Rangers anticipate the entire Navajo Loop Trail will be ready for visitors in June.

Rangers keep people safe and learn to navigate the park’s sheer cliffs and towering pillars if visitors get into trouble.

Bryce conducts an average of about 40 search and rescue operations per year, with many emergencies due to the high altitude.

Park staff are taught to perform basic first aid measures such as cardiopulmonary resuscitation. Additionally, some staff are specially trained as emergency medical technicians and focus on prevention by monitoring hikers to ensure they are wearing appropriate footwear and staying hydrated.

Rangers and local volunteers complete basic technical training and learn how to use ropes, harnesses and other high-altitude equipment needed for more complicated rescue operations.

To join the firefighting team, contestants must complete a fitness test in which they must carry 45 pounds three miles in under 45 minutes.

During a rescue training session, some participants gathered at the rim of the canyon, a more remote area with no visitors. Equipped with helmets and safety gear, they attached lines to the trees to practice rescues and rappelling down the gorge to help victims.

Some situations require individual action, while others require teams and the use of a stretcher.

Last summer, a visitor failed to complete the Fairyland Loop Trail, a grueling eight-mile hike. She tried to take a shortcut to get back to the starting point and got separated from her grandchildren. Hours later, rangers found her immobilized on a steep slope. They attached ropes, descended, and lifted her to safety.

Rangers hope to prevent such incidents by encouraging potential visitors to be aware of trail conditions and the risks of altitude sickness.

Horseback riding is a popular attraction for tourists and a family has been guiding people through the gorge for years.

Like all national parks, Bryce Canyon hires private companies to operate concession stands, lodges and guided tours.

One such company, family-owned Canyon Trail Rides, has been offering horse and mule rides into the canyon for half a century.

From April through October, cowboys come into the stables at 5:45 a.m. to feed and groom the horses. Crystal Mortensen, whose parents founded the company in 1973, loves summer days at the park, especially “when you can smell the scent of the pines and hear the locusts chirping in the manzanita bushes at the edge.”

In the winter, the horses are taken out to pasture while some staff oil and repair stirrups and other implements, and make their own saddles. Heavy snowfall delayed the trips by two weeks this year. Because the company has to maintain its own trails, workers manually cleared two miles of snow that was up to seven feet in some sections.

The corral is not far from the Park Lodge. Horses are tied and travel in groups.

Visitors are assigned a horse based on experience (many have never ridden) before descending into the gorge. Early morning sunbeams peek over the hoodoos.

The horses are taught to walk near the edge to give a better view of the towers, inspiring the “don’t lean and don’t shout” rule. Intimacy can be exciting or terrifying.

Looking up gives a whole new dimension to the views of the park.

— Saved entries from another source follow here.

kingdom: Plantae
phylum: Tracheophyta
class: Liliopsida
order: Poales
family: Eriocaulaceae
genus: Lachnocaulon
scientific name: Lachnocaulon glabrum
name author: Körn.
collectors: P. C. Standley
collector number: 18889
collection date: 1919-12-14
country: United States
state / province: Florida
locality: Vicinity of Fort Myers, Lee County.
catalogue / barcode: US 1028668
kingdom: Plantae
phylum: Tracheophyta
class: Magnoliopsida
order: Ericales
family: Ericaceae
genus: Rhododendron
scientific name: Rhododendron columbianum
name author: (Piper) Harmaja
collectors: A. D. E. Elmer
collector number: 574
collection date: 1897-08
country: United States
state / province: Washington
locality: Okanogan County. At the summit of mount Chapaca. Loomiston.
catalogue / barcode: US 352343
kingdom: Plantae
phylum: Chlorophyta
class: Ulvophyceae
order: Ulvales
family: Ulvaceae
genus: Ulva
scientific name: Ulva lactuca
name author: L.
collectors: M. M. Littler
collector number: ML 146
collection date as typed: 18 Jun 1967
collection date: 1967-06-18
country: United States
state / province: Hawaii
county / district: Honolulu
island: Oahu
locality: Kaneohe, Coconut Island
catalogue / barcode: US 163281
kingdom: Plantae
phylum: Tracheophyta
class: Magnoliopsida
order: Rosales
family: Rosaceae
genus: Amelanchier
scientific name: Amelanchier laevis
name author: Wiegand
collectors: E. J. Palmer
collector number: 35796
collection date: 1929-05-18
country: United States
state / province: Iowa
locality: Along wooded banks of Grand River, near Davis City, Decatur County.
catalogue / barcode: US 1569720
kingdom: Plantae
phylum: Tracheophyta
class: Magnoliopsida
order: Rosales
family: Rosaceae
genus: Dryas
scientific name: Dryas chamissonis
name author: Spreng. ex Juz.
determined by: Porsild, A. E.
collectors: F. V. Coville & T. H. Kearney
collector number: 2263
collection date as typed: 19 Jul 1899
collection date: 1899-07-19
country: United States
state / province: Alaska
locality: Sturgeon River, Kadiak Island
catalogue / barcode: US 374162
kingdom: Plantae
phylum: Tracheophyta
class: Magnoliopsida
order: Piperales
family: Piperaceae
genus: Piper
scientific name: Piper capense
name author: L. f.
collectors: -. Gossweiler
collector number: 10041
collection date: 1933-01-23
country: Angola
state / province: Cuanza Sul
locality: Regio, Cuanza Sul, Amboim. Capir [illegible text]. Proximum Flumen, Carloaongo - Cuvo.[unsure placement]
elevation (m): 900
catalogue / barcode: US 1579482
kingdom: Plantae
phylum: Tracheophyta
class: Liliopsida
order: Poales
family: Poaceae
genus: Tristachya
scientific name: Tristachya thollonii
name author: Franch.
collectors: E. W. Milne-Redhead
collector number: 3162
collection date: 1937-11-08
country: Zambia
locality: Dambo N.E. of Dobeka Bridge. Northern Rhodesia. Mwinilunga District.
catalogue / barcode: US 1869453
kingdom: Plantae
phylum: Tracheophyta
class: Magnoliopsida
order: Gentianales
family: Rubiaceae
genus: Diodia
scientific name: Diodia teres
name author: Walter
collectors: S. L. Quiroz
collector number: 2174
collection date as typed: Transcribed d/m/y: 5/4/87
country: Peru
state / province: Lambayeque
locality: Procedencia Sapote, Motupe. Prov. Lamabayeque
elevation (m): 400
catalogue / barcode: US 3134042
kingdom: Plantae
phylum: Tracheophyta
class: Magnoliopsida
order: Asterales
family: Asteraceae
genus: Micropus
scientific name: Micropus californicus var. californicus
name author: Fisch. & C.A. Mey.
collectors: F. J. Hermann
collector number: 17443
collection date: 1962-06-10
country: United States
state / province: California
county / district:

At night, less than 1% of Bryce Canyon is illuminated by artificial light, resulting in some of the darkest paved road skies in North America. In 2019, Bryce was designated a “Dark Sky Park” to preserve the quality of the night sky.

Astronomy has always featured prominently in Bryce, where, rangers say, the darkness is celebrated almost as much as geology. Nighttime vistas draw far more visitors in peak season, so the park hires staff to meet demand.

Kevin Poe, a ranger and astronomer at Bryce, teaches employees how to operate the telescopes and identify constellations, planets, and stars as part of a long-standing astronomy program.

The park’s 100th anniversary also coincides with an October morning solar eclipse, when a ring of fire surrounds the moon against a backdrop of brilliant red and gold rock spiers.